The menu shows us some details about the data source which are automatically picked up to show our worksheet and data range. It also indicates that the number of columns are 9 which means that the maximum basket size which we will consider will be 9 items.
The dialogue box also selects the data in item list format. The parameters section is the most important section in this dialogue box for us. We have the parameters of minimum support and minimum confidence in this section. The default value for minimum support is 10% of the transactions and is 7,500 here. We also have a default value of 50% for the confidence.

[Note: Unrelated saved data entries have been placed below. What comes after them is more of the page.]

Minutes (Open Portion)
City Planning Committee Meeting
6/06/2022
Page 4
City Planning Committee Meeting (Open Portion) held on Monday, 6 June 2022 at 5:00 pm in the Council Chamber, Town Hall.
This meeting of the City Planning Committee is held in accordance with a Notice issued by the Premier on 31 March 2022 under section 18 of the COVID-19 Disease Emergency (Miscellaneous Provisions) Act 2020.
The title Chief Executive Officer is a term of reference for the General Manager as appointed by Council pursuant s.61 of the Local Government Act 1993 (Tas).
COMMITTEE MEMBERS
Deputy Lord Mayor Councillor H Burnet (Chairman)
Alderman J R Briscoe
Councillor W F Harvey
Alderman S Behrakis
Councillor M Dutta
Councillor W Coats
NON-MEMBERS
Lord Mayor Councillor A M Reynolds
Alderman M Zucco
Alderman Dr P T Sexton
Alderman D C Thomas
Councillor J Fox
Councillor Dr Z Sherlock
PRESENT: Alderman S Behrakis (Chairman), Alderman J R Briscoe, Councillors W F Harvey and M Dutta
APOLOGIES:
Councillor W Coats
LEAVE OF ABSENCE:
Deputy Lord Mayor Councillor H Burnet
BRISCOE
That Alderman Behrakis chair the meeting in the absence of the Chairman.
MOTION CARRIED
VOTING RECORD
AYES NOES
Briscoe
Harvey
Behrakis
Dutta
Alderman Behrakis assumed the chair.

Let’s tweak these values and set the confidence to be 90%. Since there are 50 items for 75,000 members, I will use 1,500 transactions as the minimum support(2%). Setting these parameters and clicking on OK will do the calculations for association rules and give us the results in the next sheet.
Now that we’ve finished running our market market basket analysis in Excel, it looks like XLMiner found 95 associations based on the settings we went for. All the rules are defined neatly in the list of rules section. We see that the confidence for some rules is very high and is above 99%. The Antecedent is the A part in A → B and Consequent is the B part. We also have the support numbers for A, C and both together. There are some interesting associations which includes 4 items as A and 3 items as C. We can also see that the support is more than 2000 in some cases and we may want to prioritize them. The maximum support reaches 3000 transactions. We also have three association rules where the confidence is 100%. The associations are sorted on the basis of decreasing lift ratio. After specifying support and confidence thresholds, lift ratio is typically used as it describes an insight into the benefit obtained by using the association compared to when the events were independent. This means that the lift ratio is the ratio of support of all items occurring together to the support of each of them independently. In other words, lift for an association A→ B will be support (A U B)/(support A * support B). Intuitively, a lift ratio greater than 1 means that if customers buy A, they are more likely to buy B. Similarly, a lift ratio less than 1 means that if customers buy A, they are less likely to buy B. A lift ratio of 1 means completely independent purchase of the items. Market basket analysis in Excel couldn’t get much simpler, huh?
How should one use the resulting association rules of this (or any other, for that matter) output? The top few associations are somewhat complicated and describe the same 5 products but if satisfied, they are almost definite associations as their confidence is more than 99%. Because the associations are sorted on the basis of decreasing lift ratio, these associations are credible as far as confidence or lift ratio is taken into account. They also have a similar range of support and are thus products that should be kept together. Towards the end of the list, we have some associations where the Consequent is a single item. These items can be good cases for bundling considerations. The Consequent can be bundled together with the Antecedent or some discount may be given on purchasing the set of items together so that customers are encouraged to purchase the product. Sometimes, boosting the sale of antecedent also results in boost in sale of the consequent (especially when confidence is near 100%). In cases when antecedent is a single items of few items then they can be promoted and more sale can be obtained. In this way, there are a lot of cross selling opportunities available. None of these strategies are sure-shot rules of thumb and are not exhaustive either. However, they do serve well in terms of giving a fair idea about the kind of techniques and ways in which market basket analysis can be done and used to drive business value. We hope that you’ve enjoyed seeing how to do a market basket analysis in Excel; Now, go out in the world and make your profits soar with effective strategies.